Thioaptamers (TAs) are RNA or DNA single-strand or double-strand oligonucleic acids. RNA and DNA oligonucleotides (ODNs) have been demonstrated to bind to various proteins, to serve as therapeutic or diagnostic reagents, and to investigate the specific role of transcription factors in regulating the expression of genes. In contrast to antisense agents, aptamers appear to exhibit few if any non-specific effects.  Our founders have helped develop an important class of sulfur-containing oligonucleotides, the dithiophosphate S2-ODNs (Farschtschi & Gorenstein, 1988). This is the first patent awarded for this class of agent (U.S. Patent 5,218,088, 1993; see also Gorenstein, et al., U.S. Patent, #6,423,493, 2002 and Patents Pending), all of which are exclusively licensed to AptaMed).  The dithioates contain an internucleotide phosphodiester group with sulfur substituted for both nonlinking phosphoryl oxygens, so they are both isosteric and isopolar with the normal phosphodiester link, and are also highly nuclease resistant.  Significantly, the S2-ODNs, in contrast to the phosphoramidite-synthesized monothiophosphate (S-ODNs), are achiral about the dithiophosphate center, so problems associated with diastereomeric mixtures are completely avoided.  Importantly, it has been noted that sulfur substitutions of the phosphoryl oxygens of oligonucleotides often leads to their enhanced binding to numerous proteins.  However, there is the need to optimize the total number of thioated phosphates to decrease non-specific binding to non-target proteins, and to enhance only the specific favorable interactions with the target protein.  The task becomes how to determine which phosphates to substitute in a specific ODN sequence in order to develop a thioaptamer which retains the highest specificity in binding to its target protein and yet is stable in vivo.

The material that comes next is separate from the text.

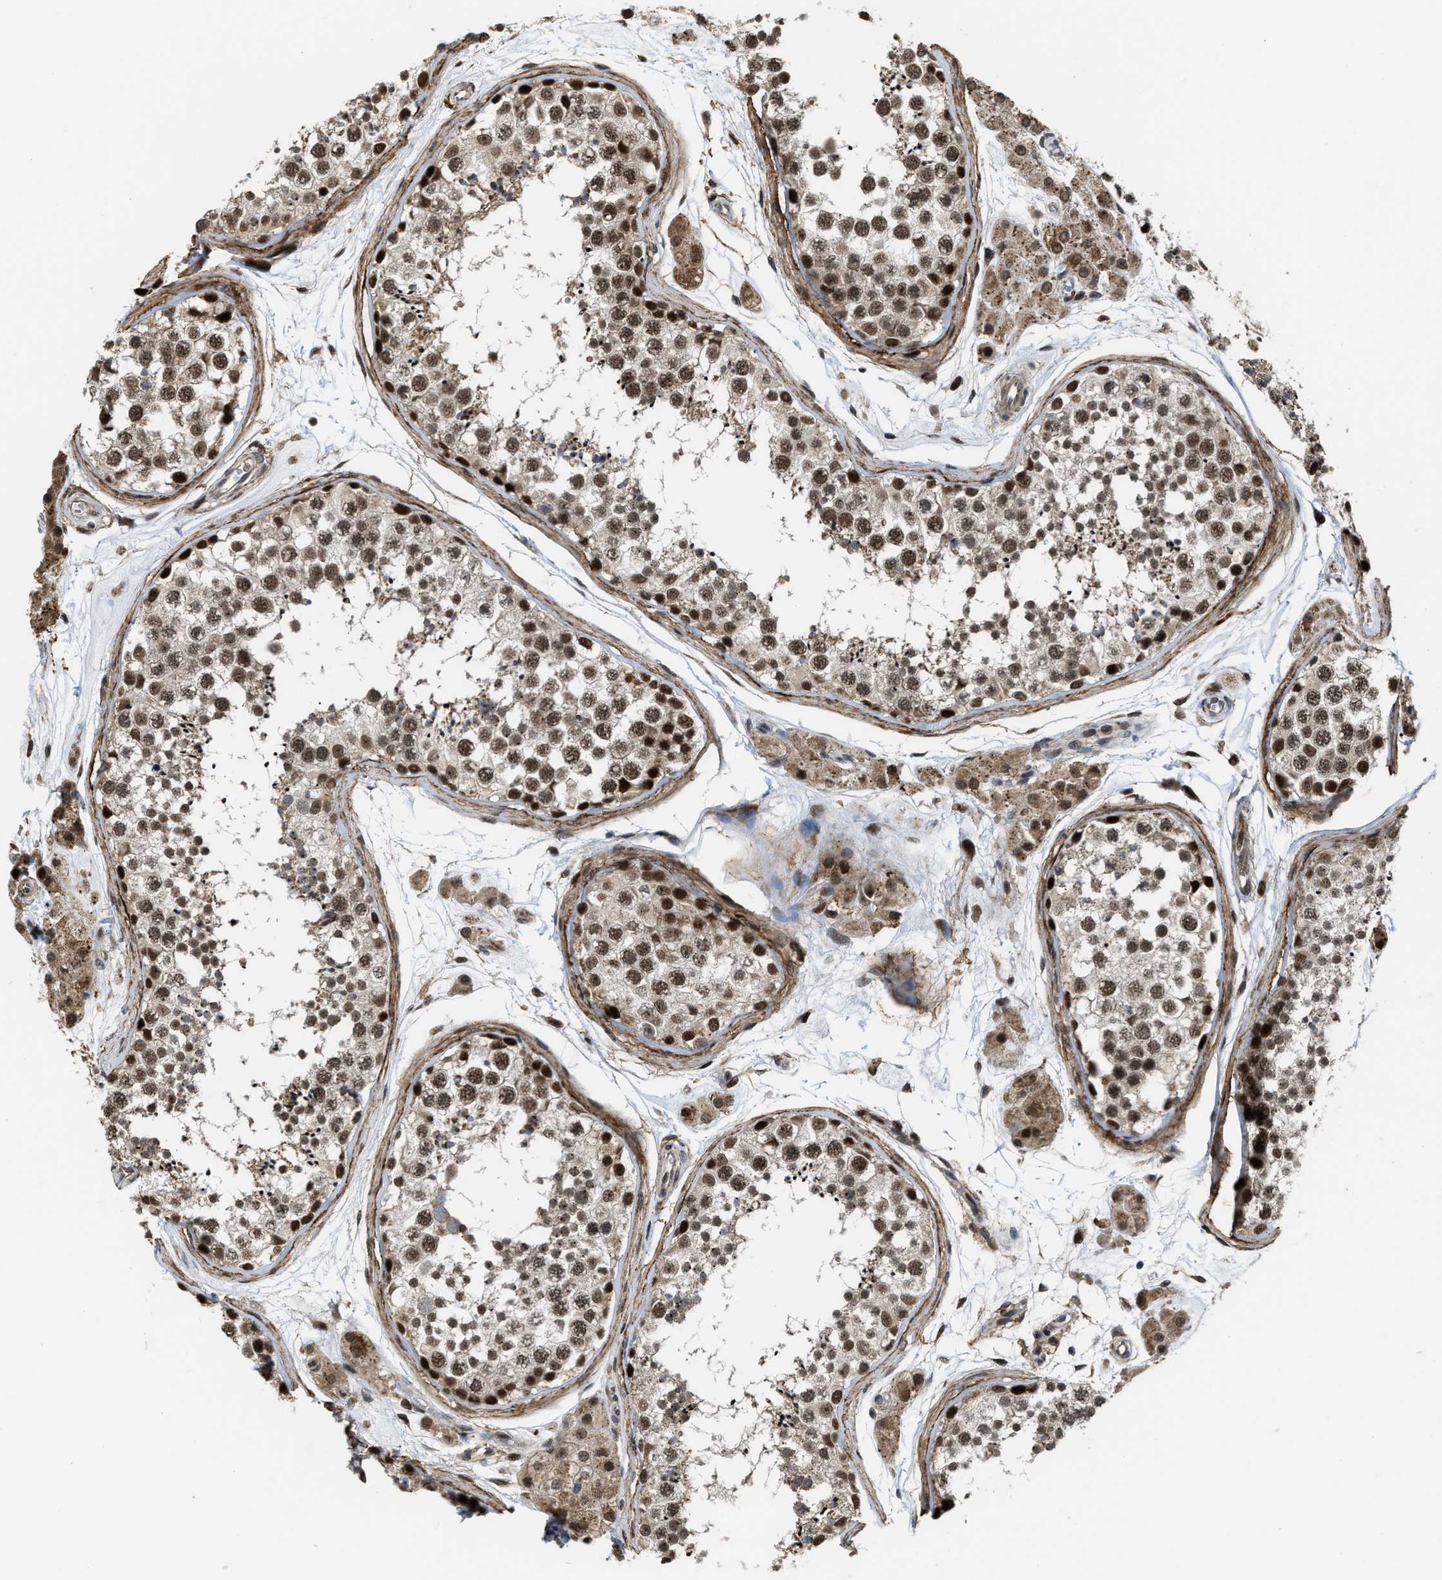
{"staining": {"intensity": "strong", "quantity": "25%-75%", "location": "cytoplasmic/membranous,nuclear"}, "tissue": "testis", "cell_type": "Cells in seminiferous ducts", "image_type": "normal", "snomed": [{"axis": "morphology", "description": "Normal tissue, NOS"}, {"axis": "topography", "description": "Testis"}], "caption": "DAB immunohistochemical staining of benign testis demonstrates strong cytoplasmic/membranous,nuclear protein expression in approximately 25%-75% of cells in seminiferous ducts.", "gene": "ZNF250", "patient": {"sex": "male", "age": 56}}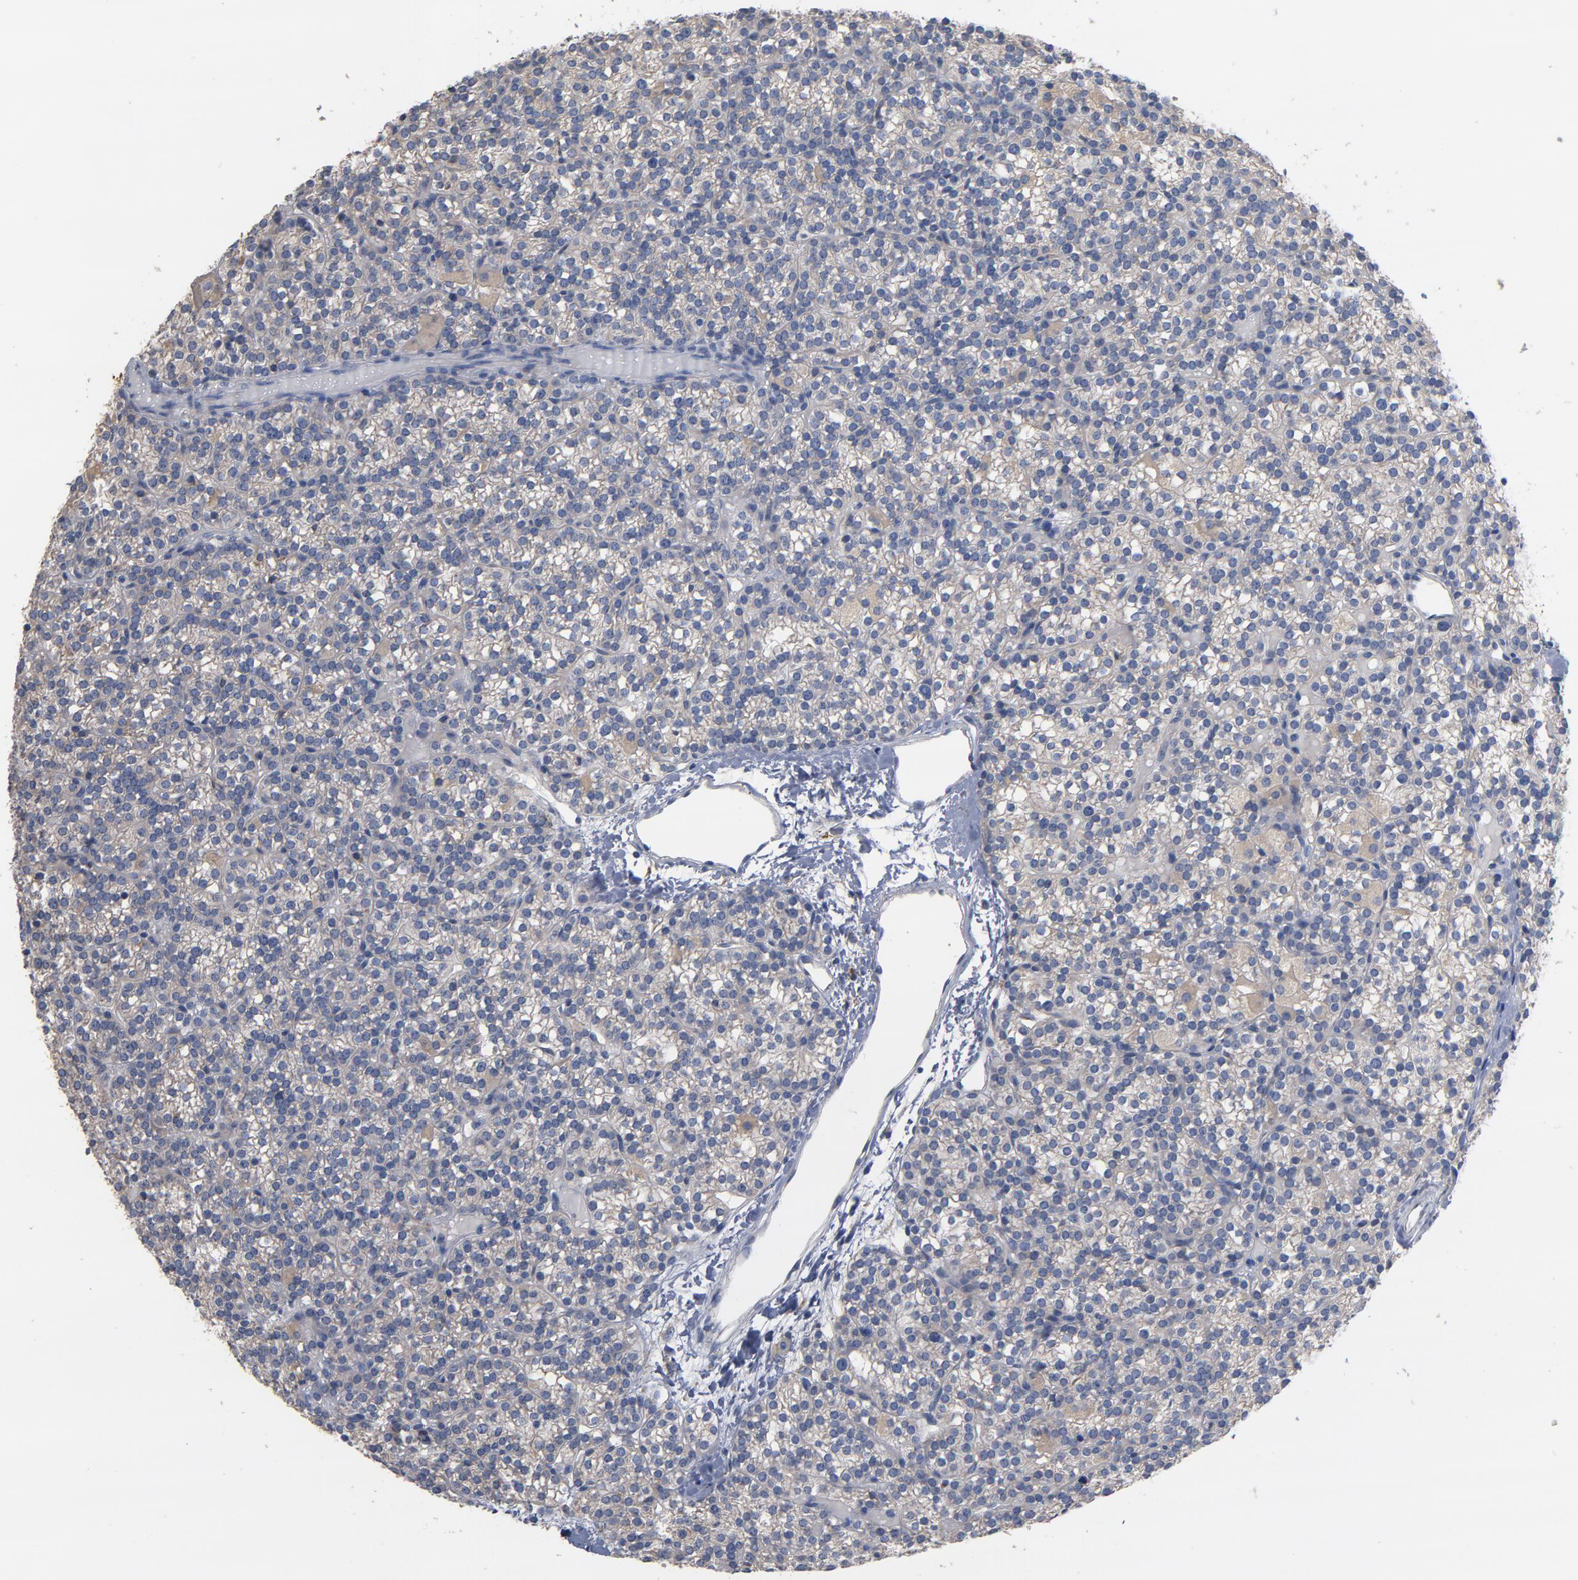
{"staining": {"intensity": "weak", "quantity": "<25%", "location": "cytoplasmic/membranous"}, "tissue": "parathyroid gland", "cell_type": "Glandular cells", "image_type": "normal", "snomed": [{"axis": "morphology", "description": "Normal tissue, NOS"}, {"axis": "topography", "description": "Parathyroid gland"}], "caption": "IHC histopathology image of benign parathyroid gland stained for a protein (brown), which shows no staining in glandular cells.", "gene": "TLR4", "patient": {"sex": "female", "age": 50}}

At AptaMed we are developing new, massively parallel, thioaptamer bead-based high-throughput screening to select target-specific thioaptamers as well as siRNA thioaptamers. AptaMed has exclusive license to our recently developed split and pool synthesis combinatorial chemistry method for creating a combinatorial library of thioated oligonucleotide agents (either phosphate, monothiophosphate, dithiophosphate or hybrid backbone (Gorenstein et al, US Patents pending, Yang et al., 2002b, 2003)). In this procedure, each unique member of the combinatorial library is attached to a separate support bead. Targets that bind tightly to only a few of the 100s of millions of different support beads can then be selected by binding the target protein to the beads, then identifying which beads have bound target by immunostaining techniques or direct staining of the target. Our methodology allows us to rapidly screen at rates of up to a billion beads/hr and identify thioaptamers that bind to proteins using a novel PCR-based identification tag of the selected bead (Yang et al., 2002, 2003).